Breaking News
Loading...
Thursday 17 December 2009

Spreadsheets in US History Part II - Lesson Failed and What Went Wrong

Earlier this week I was all jazzed-up about using Google Forms and Spreadsheets in one of my US History classes. The plan was to have students put information about the causes of the Civil War into a form that I had created. The form had categories for economic factors, social factors, and political factors contributing to the split of the United States. The plan was to spend one class period gathering and inputting information and then spend one class analyzing and manipulating the information in the spreadsheet. The first day went well, the second day did not.

The second day didn't go as well as I hoped for a few reasons, not the least of which were two errors I made in creating the original form and planning the activity. The error I made was creating a form that only had three submission boxes yet what I asked my students to do was input fifteen pieces of information. I asked them to submit five items for each category. On the surface that would have worked had I not wanted to be able to manipulate the information later. As we all learned spreadsheet cells that have a lot of text can be very difficult to copy and or move. So what I should have done is made a form that had fifteen submission boxes instead of three.
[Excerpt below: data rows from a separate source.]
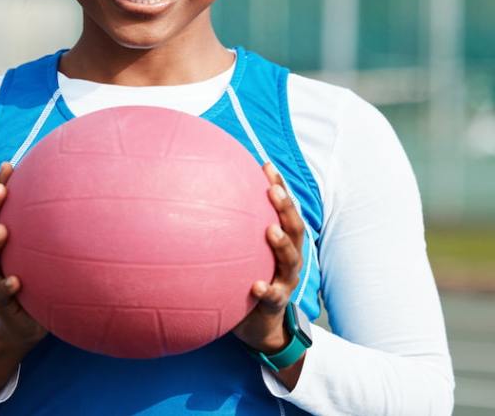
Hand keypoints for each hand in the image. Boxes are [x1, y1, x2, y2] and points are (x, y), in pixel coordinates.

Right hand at [0, 162, 47, 349]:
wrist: (23, 325)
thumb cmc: (36, 280)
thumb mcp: (41, 254)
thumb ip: (51, 229)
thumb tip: (84, 193)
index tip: (7, 166)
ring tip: (2, 231)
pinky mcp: (1, 304)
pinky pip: (0, 294)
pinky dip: (6, 287)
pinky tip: (15, 281)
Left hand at [230, 162, 304, 354]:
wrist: (260, 327)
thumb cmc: (246, 281)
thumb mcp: (243, 254)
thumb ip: (231, 232)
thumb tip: (199, 199)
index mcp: (282, 242)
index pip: (284, 209)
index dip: (279, 186)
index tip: (267, 166)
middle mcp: (288, 259)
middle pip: (295, 228)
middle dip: (285, 207)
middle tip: (273, 190)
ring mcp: (285, 281)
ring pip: (290, 259)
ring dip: (282, 244)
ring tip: (272, 231)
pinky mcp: (275, 304)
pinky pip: (272, 296)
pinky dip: (266, 289)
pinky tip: (255, 285)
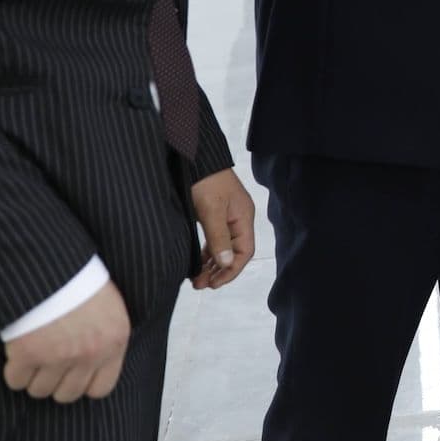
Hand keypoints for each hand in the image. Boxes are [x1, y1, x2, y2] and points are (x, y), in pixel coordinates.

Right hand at [3, 280, 129, 402]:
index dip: (82, 383)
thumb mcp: (107, 306)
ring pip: (40, 390)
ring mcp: (59, 355)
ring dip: (32, 377)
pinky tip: (17, 350)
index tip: (71, 374)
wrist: (51, 262)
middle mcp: (90, 353)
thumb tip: (94, 364)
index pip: (100, 388)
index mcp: (114, 341)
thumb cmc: (78, 278)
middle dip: (54, 381)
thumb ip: (105, 337)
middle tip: (46, 363)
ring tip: (33, 352)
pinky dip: (14, 370)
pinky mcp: (29, 352)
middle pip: (67, 394)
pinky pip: (16, 380)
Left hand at [190, 167, 255, 288]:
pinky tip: (197, 261)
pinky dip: (207, 252)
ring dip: (211, 264)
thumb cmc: (205, 180)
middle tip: (200, 284)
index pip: (244, 252)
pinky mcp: (214, 214)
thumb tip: (227, 264)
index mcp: (243, 217)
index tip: (214, 283)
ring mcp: (226, 217)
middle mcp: (238, 219)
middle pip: (234, 252)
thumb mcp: (211, 210)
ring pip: (223, 247)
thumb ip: (219, 238)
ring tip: (196, 278)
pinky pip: (215, 239)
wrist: (194, 156)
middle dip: (219, 271)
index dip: (231, 270)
That would have made it easier to move information around the spreadsheet.

The second mistake I made in planning the activity was not accounting for the chaos that would ensue when I had 24 students trying to manipulate a spreadsheet simultaneously. I had planned to have my students identify commonalities of information from each of the three categories (economic, social, political) and move those commonalities into a new column. Creating the new column wasn't a problem. However, moving information into the column was a problem. When all 24 students were trying to manipulate a spreadsheet that didn't have enough cells, it just didn't work.

Despite the logistical problems of the activity, all was not lost. To salvage the lesson I printed the spreadsheet and had the students circle commonalities. Then we shared, verbally, the commonalities that we identified.

I still think that the theory behind what I tried to do is sound. However, for it to be successful in the future I'll need to make the logistical adjustments mentioned above.